Over the past 14 years HFC Cayman has distributed over $3.5 million in grants, serving more than 500 children, and has helped improve collaboration between agencies and establish standards for child abuse prevention and treatment programmes. HFC Cayman’s grantees provide services to children of all ages and span the entire spectrum from preventive and educational services for at-risk families to forensic interviews and therapy for children who have already experienced abuse.

Cindy Hislop, co-chair of the charity’s Committee of Hearts, which organised the gala dinner, says she is proud of the charity’s work and stresses that every penny of what is raised is put back into 
local charities.

“The gala dinner keeps the charity in everyone’s minds, but it also serves to raise a lot of money, all of which is spent on good causes,” she says. “It is not always easy deciding how the money is allocated as there are a number of good causes, but we know that the money we raise makes a real difference here in Cayman.”

The charity has a dedicated Grants Committee responsible for making these decisions, chaired by Julie Hughes from Intertrust and Jennifer Collins from Carne. It is also helped by independent experts from the global arm of the charity including Dr Bart Grossman, academic consultant for HFC and adjunct professor emeritus at University of California at Berkeley and Renee Skolaski, HFC executive director and CEO.

It also has a Committee of Hope that organises smaller fundraising events chaired by Carol Reynolds from Queensgate and Sherri Fleming from PwC.

This year, Hislop, a partner at Deloitte who has served as chair and co-chair for four years, is handing the reins of chair of the Committee of Hearts to Baron Jacob, a partner at EY who recently also became a global board member at HFC.

“It is an honour to work with this charity—it is a way I feel I can make an impact. I am a father and this makes it close to my heart,” says Jacob.

“I think we need to do better in Cayman and this is one way I feel I can help make a real difference.

“It is also nice that this is a completely global charity with different chapters. I work for a global firm and we work with it in a number of locations. But it is also very local in the way funds are used and you can see the results of HFC’s efforts.”

Some of the beneficiaries of the work of HFC in 2018 were: Cayman Islands Crisis Centre, Cayman Islands Red Cross, Children and Youth Services Foundation, the Department of Children and Family Services, the Department of Counselling Services, the Health Services Authority, the Special Needs Foundation of Cayman, The Ministry of Education, Youth, Sports, Agriculture and Lands, and the Royal Cayman Islands Police Service.

Hedge Funds Care, also known as Help for Children, is an international charity, founded by the hedge fund industry and today supported by the broader alternative investment sector. Its sole mission is to prevent and treat child abuse with the goals of raising as much money as possible to fund such programmes and focusing the resources of the hedge fund and finance industries on a major community need.

Child abuse occurs across all socioeconomic, religious, racial, ethnic and class divides.

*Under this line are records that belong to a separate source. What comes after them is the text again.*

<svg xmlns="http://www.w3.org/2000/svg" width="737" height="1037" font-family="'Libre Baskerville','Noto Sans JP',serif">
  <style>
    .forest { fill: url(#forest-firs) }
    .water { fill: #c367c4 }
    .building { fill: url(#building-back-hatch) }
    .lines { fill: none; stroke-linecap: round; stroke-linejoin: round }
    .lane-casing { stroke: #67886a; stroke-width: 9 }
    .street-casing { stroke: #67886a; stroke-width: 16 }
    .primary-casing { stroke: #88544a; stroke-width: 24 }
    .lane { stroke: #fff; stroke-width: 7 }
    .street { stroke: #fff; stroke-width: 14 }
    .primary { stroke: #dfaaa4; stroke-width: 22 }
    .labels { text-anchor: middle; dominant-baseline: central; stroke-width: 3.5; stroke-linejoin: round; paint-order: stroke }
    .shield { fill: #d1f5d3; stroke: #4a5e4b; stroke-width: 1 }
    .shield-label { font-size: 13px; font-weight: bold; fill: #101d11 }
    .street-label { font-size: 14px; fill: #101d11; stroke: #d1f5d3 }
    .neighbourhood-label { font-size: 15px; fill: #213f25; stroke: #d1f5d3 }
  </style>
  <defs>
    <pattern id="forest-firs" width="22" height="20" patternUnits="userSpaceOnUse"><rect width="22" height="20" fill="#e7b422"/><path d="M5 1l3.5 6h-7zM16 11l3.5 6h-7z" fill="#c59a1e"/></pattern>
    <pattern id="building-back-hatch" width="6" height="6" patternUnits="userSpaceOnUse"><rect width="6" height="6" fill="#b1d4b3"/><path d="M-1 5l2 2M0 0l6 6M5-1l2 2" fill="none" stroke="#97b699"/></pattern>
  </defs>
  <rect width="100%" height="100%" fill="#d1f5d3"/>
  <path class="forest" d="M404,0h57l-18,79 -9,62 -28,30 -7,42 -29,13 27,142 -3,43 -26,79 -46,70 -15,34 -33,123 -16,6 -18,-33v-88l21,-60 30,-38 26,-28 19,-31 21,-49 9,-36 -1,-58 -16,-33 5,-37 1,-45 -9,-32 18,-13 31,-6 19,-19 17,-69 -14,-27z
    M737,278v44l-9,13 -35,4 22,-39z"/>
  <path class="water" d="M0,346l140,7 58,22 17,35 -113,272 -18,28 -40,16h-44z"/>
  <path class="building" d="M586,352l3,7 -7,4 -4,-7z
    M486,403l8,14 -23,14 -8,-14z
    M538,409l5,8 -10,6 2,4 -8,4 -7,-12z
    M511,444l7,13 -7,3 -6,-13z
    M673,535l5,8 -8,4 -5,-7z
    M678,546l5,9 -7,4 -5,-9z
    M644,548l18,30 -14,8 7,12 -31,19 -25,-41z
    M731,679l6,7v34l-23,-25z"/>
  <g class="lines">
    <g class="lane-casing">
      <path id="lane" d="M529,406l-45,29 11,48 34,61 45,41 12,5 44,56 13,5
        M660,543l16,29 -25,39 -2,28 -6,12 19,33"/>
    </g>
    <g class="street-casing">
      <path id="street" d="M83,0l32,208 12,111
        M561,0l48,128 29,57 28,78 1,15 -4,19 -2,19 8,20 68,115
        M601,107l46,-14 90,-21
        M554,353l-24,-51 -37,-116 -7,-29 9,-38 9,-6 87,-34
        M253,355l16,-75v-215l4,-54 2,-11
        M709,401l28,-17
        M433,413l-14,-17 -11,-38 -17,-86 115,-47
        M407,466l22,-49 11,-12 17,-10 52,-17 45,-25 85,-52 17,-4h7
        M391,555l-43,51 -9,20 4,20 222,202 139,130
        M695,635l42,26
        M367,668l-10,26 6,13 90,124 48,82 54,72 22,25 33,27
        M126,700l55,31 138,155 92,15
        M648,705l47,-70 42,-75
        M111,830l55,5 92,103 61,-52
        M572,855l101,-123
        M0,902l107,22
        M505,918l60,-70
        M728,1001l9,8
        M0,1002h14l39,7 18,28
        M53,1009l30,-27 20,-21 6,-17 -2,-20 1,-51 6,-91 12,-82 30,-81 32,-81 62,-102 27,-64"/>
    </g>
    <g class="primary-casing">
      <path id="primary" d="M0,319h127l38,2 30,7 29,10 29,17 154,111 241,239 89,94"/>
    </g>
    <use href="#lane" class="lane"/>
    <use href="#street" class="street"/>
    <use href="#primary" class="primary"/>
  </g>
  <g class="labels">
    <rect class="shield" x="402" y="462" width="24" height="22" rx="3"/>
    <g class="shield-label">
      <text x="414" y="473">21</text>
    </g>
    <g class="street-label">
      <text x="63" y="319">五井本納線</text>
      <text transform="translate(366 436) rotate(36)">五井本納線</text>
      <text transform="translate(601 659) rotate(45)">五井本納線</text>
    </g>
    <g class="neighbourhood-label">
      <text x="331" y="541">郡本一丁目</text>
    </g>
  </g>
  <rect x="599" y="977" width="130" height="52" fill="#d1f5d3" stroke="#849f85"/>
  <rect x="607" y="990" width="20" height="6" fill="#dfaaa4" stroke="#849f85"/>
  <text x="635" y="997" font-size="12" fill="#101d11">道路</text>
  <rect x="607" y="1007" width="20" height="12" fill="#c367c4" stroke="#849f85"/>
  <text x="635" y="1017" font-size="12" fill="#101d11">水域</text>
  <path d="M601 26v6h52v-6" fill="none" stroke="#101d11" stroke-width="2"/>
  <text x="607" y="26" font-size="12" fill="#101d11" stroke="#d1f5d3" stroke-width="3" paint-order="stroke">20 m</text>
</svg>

It is a hidden problem and not a topic that people want to discuss, so it is often misunderstood and thought to be hopeless, but the work HFC is supporting can put an end to child abuse. That is why the hedge fund industry has chosen to champion this cause.

HFC has chapters in 13 major cities worldwide, including in the US, Canada, the Cayman Islands, British Virgin Islands, Ireland, the UK and Asia. These chapters raise money through various events and distribute the funds locally to community-based non-profit organisations that address the treatment and prevention of child abuse in the following areas: education (primary prevention), prevention, interventions, research, advocacy and training.

Since inception of the charity in 1998 HFC has awarded more than 1,500 grants with a value of more than $53 million.